## REQUIREMENT
Render the data below as a Markdown table with two columns, Row and Line, giving each line of every block its own numbered row and leaving out blank lines.
=== Begin Enclosure ===
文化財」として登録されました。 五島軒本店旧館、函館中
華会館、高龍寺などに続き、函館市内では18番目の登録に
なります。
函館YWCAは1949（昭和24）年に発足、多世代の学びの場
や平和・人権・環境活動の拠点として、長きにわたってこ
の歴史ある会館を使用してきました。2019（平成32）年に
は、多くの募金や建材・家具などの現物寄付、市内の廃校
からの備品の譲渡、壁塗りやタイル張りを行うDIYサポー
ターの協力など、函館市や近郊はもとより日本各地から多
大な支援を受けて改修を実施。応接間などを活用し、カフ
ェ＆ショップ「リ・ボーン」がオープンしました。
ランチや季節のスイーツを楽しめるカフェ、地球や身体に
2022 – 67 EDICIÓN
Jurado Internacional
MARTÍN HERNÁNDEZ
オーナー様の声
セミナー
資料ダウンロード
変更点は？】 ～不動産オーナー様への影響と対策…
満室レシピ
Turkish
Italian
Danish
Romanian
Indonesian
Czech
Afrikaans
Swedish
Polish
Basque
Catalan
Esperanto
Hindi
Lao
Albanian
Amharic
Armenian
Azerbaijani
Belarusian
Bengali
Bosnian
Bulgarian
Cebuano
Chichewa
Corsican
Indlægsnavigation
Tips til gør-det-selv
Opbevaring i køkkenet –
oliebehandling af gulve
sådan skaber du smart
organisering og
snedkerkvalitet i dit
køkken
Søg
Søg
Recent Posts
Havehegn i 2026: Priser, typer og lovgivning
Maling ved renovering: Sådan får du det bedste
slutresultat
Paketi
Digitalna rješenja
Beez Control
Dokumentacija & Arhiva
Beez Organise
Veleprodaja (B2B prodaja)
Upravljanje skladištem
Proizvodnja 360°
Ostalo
=== End Enclosure ===
## EXERCISE SOLUTION
| Row | Line |
|---|---|
| 1 | 文化財」として登録されました。 五島軒本店旧館、函館中 |
| 2 | 華会館、高龍寺などに続き、函館市内では18番目の登録に |
| 3 | なります。 |
| 4 | 函館YWCAは1949（昭和24）年に発足、多世代の学びの場 |
| 5 | や平和・人権・環境活動の拠点として、長きにわたってこ |
| 6 | の歴史ある会館を使用してきました。2019（平成32）年に |
| 7 | は、多くの募金や建材・家具などの現物寄付、市内の廃校 |
| 8 | からの備品の譲渡、壁塗りやタイル張りを行うDIYサポー |
| 9 | ターの協力など、函館市や近郊はもとより日本各地から多 |
| 10 | 大な支援を受けて改修を実施。応接間などを活用し、カフ |
| 11 | ェ＆ショップ「リ・ボーン」がオープンしました。 |
| 12 | ランチや季節のスイーツを楽しめるカフェ、地球や身体に |
| 13 | 2022 – 67 EDICIÓN |
| 14 | Jurado Internacional |
| 15 | MARTÍN HERNÁNDEZ |
| 16 | オーナー様の声 |
| 17 | セミナー |
| 18 | 資料ダウンロード |
| 19 | 変更点は？】 ～不動産オーナー様への影響と対策… |
| 20 | 満室レシピ |
| 21 | Turkish |
| 22 | Italian |
| 23 | Danish |
| 24 | Romanian |
| 25 | Indonesian |
| 26 | Czech |
| 27 | Afrikaans |
| 28 | Swedish |
| 29 | Polish |
| 30 | Basque |
| 31 | Catalan |
| 32 | Esperanto |
| 33 | Hindi |
| 34 | Lao |
| 35 | Albanian |
| 36 | Amharic |
| 37 | Armenian |
| 38 | Azerbaijani |
| 39 | Belarusian |
| 40 | Bengali |
| 41 | Bosnian |
| 42 | Bulgarian |
| 43 | Cebuano |
| 44 | Chichewa |
| 45 | Corsican |
| 46 | Indlægsnavigation |
| 47 | Tips til gør-det-selv |
| 48 | Opbevaring i køkkenet – |
| 49 | oliebehandling af gulve |
| 50 | sådan skaber du smart |
| 51 | organisering og |
| 52 | snedkerkvalitet i dit |
| 53 | køkken |
| 54 | Søg |
| 55 | Søg |
| 56 | Recent Posts |
| 57 | Havehegn i 2026: Priser, typer og lovgivning |
| 58 | Maling ved renovering: Sådan får du det bedste |
| 59 | slutresultat |
| 60 | Paketi |
| 61 | Digitalna rješenja |
| 62 | Beez Control |
| 63 | Dokumentacija & Arhiva |
| 64 | Beez Organise |
| 65 | Veleprodaja (B2B prodaja) |
| 66 | Upravljanje skladištem |
| 67 | Proizvodnja 360° |
| 68 | Ostalo |